- _THE PROBLEM_:
From the line containing "[20,862,237,874] [19,881,265,893] //" through the last line of the records below, each line is to be repeated exactly; pictures are to be omitted.

•••••

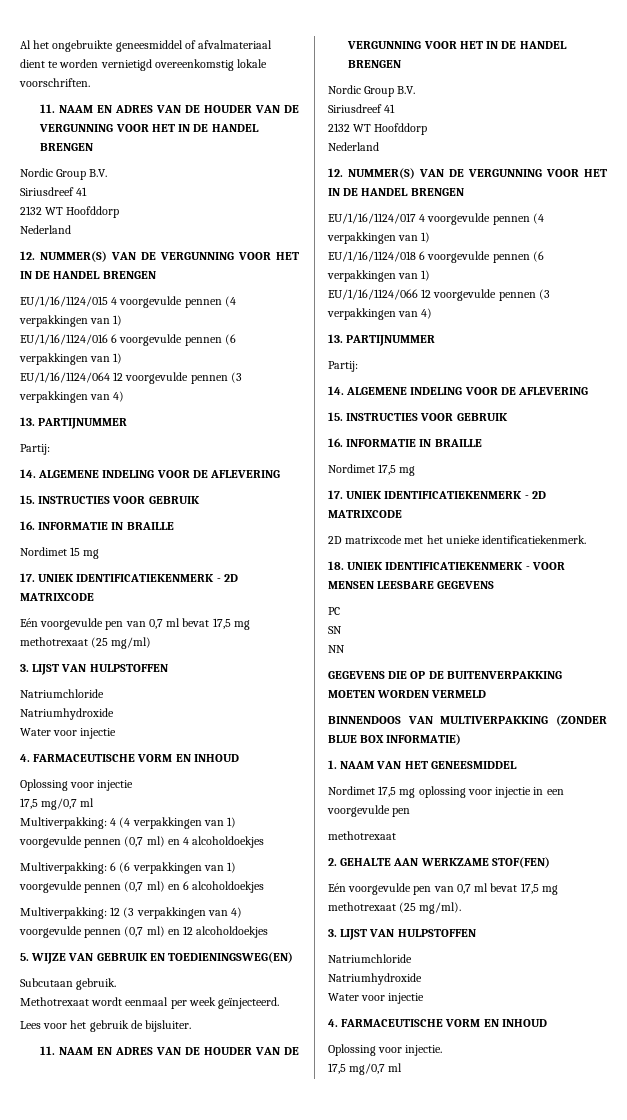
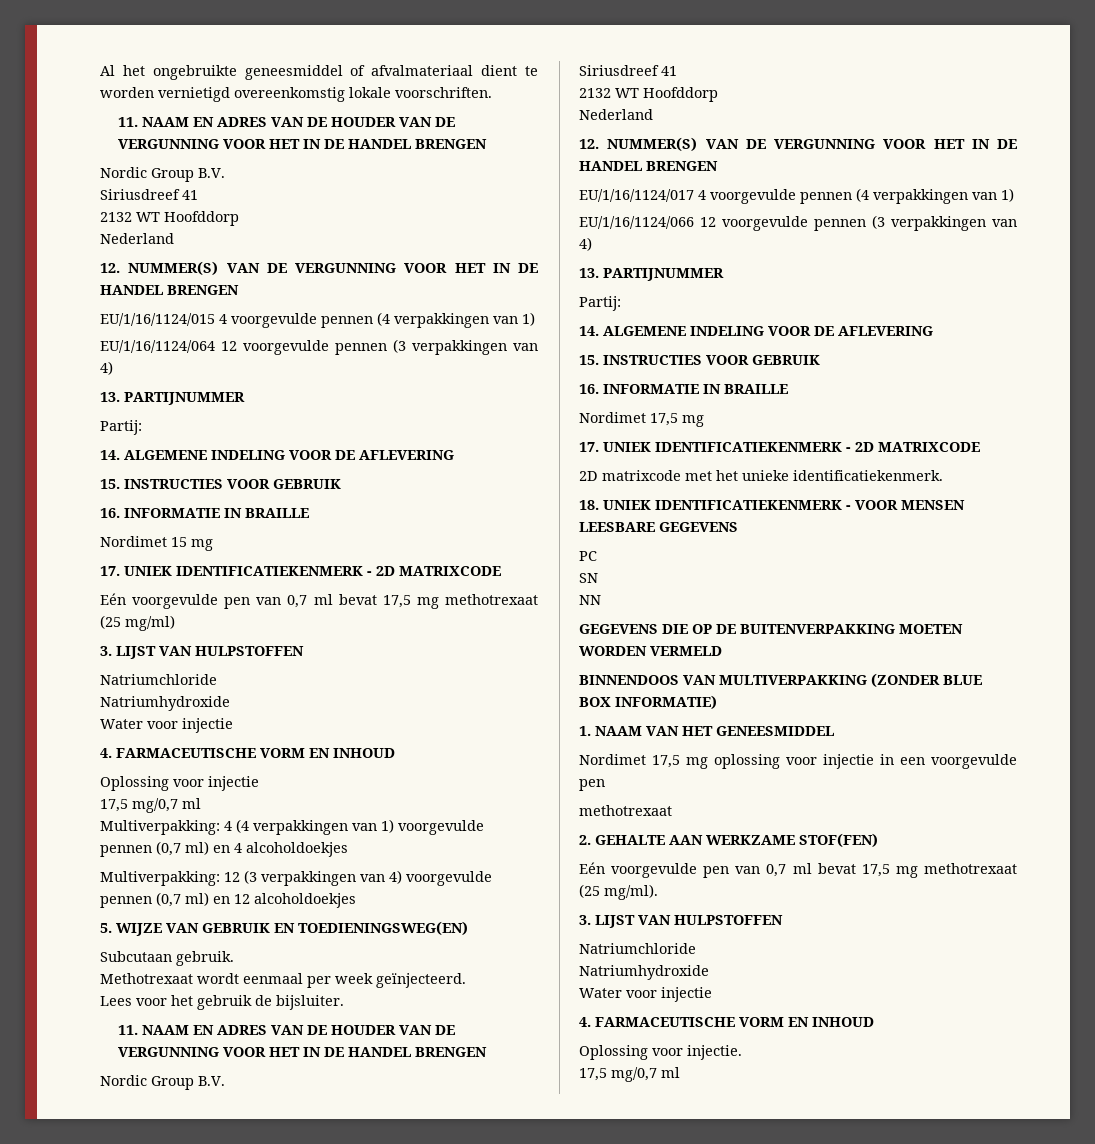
[20,334,236,346] [19,353,123,365] // EU/1/16/1124/016 6 voorgevulde pennen (6 verpakkingen van 1) -> (535, 319) none
[20,862,237,874] [19,881,265,893] // Multiverpakking: 6 (6 verpakkingen van 1) voorgevulde pennen (0,7 ml) en 6 alcoholdoekjes -> (348, 849) none
[328,251,544,263] [327,270,431,282] // EU/1/16/1124/018 6 voorgevulde pennen (6 verpakkingen van 1) -> (1014, 195) none

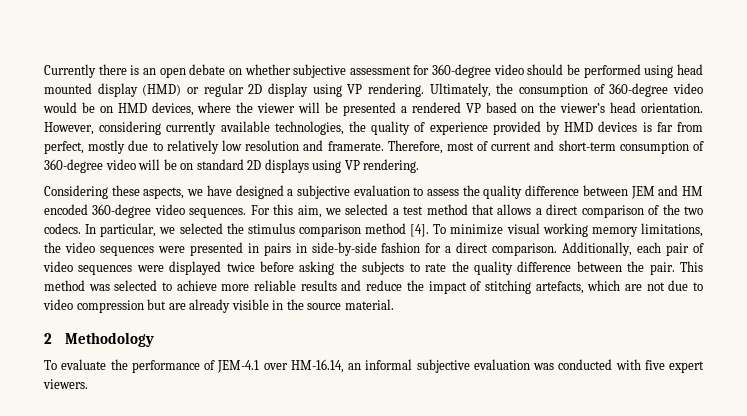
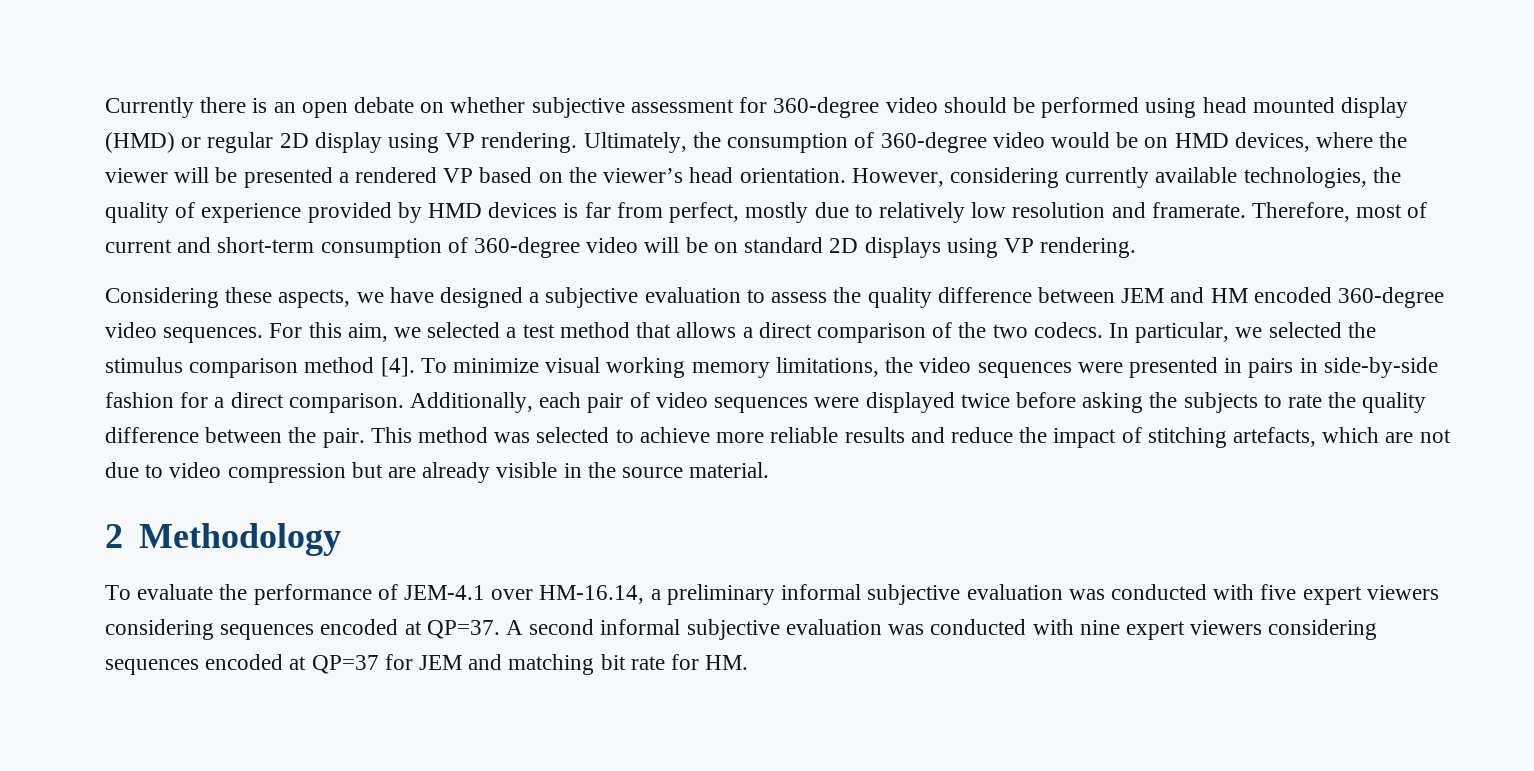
[348,363,361,370] an -> [650,584,775,605] a preliminary
[43,379,88,389] viewers. -> [1366,585,1439,600] [105,619,1378,640] [105,654,749,675] viewers considering sequences encoded at QP=37. A second informal subjective evaluation was conducted with nine expert viewers considering sequences encoded at QP=37 for JEM and matching bit rate for HM.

•••••

- _ANSWER BOX_:
[20,862,237,874] [19,881,265,893] // Multiverpakking: 6 (6 verpakkingen van 1) voorgevulde pennen (0,7 ml) en 6 alcoholdoekjes -> (348, 849) none
[328,251,544,263] [327,270,431,282] // EU/1/16/1124/018 6 voorgevulde pennen (6 verpakkingen van 1) -> (1014, 195) none

[348,363,361,370] an -> [650,584,775,605] a preliminary
[43,379,88,389] viewers. -> [1366,585,1439,600] [105,619,1378,640] [105,654,749,675] viewers considering sequences encoded at QP=37. A second informal subjective evaluation was conducted with nine expert viewers considering sequences encoded at QP=37 for JEM and matching bit rate for HM.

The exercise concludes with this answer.